The REIT's distribution/payout ratio equals 131%. The trust has boosted its dividend at an average rate of 2.4% a year over the past five years. The REIT is expected to grow its EPS at an average rate of 11.4% per year for the next five years. The stock is currently trading at $43.7 a share, its new 52-week high. At present, the stock is not really popular with fund managers.
Cincinnati Financial Corp. (CINF) is a $6 billion property and casualty insurance company. It pays the fifth highest yield among the S&P500 Dividend Aristocrats. Its yield of 4.4% is 155 basis points above the average yield for the overall index. The company's competitors The Chubb Corporation (CB) and Hartford Financial Services Group (HIG) pay yields of 2.3% and 2.4%, respectively.

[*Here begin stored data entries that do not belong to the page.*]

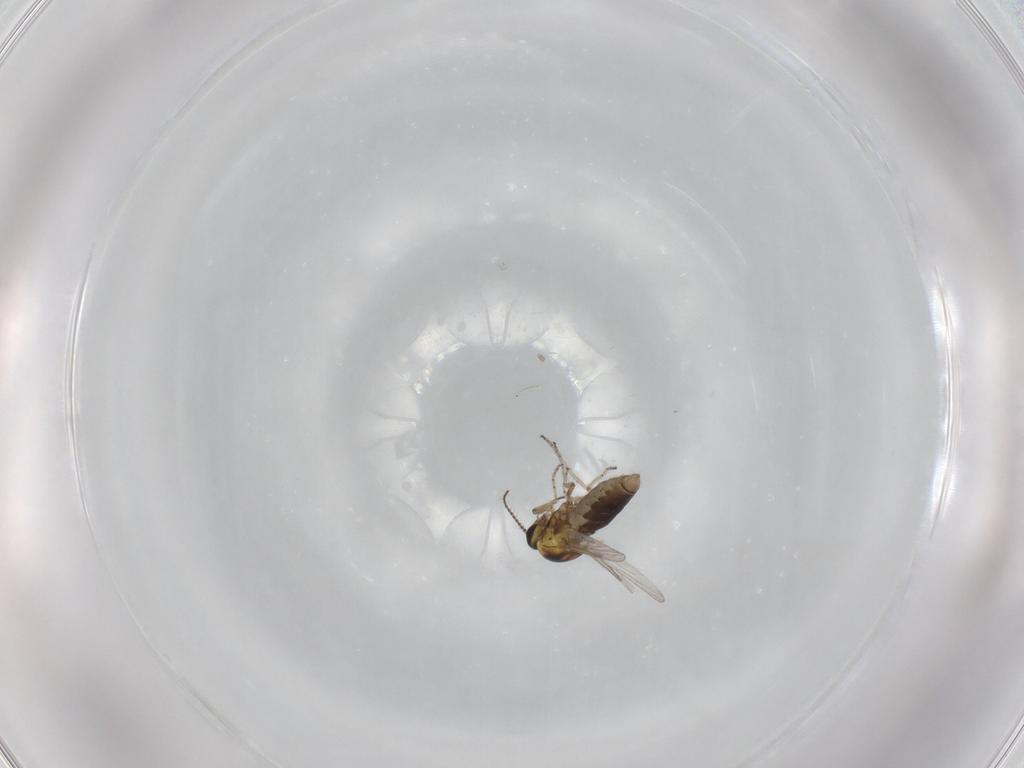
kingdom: Animalia
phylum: Arthropoda
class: Insecta
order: Diptera
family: Ceratopogonidae
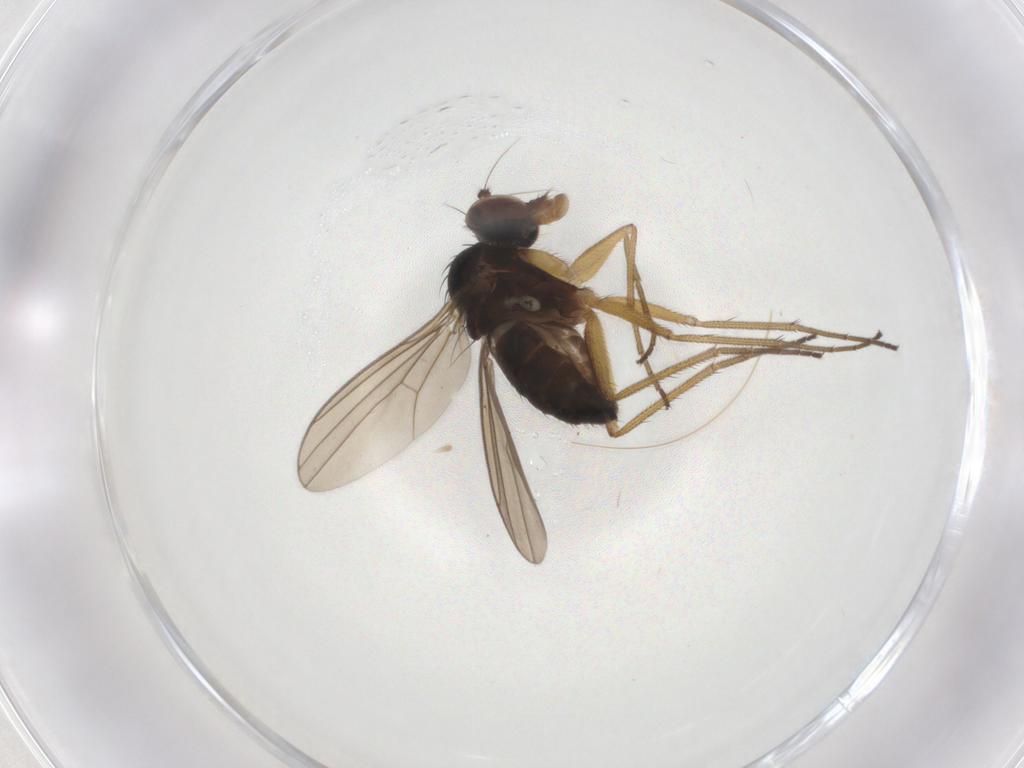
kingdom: Animalia
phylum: Arthropoda
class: Insecta
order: Diptera
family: Dolichopodidae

Cincinnati Financial Corp. has a dividend payout ratio at 138%. The sustainability of the dividend at the current level is questionable.
The insurance provider is expected to grow EPS at an average rate of 5% per year in the next five years, following a sharp contraction in EPS over the past five years. Currently, the stock is trading at $36.7 a share, which is close to its 52-week high. Fund manager Jean-Marie Eveillard (First Eagle Investment Management - check out its top picks) holds an 8% stake in the company.
Disclosure: I have no positions in any stocks mentioned, and no plans to initiate any positions within the next 72 hours.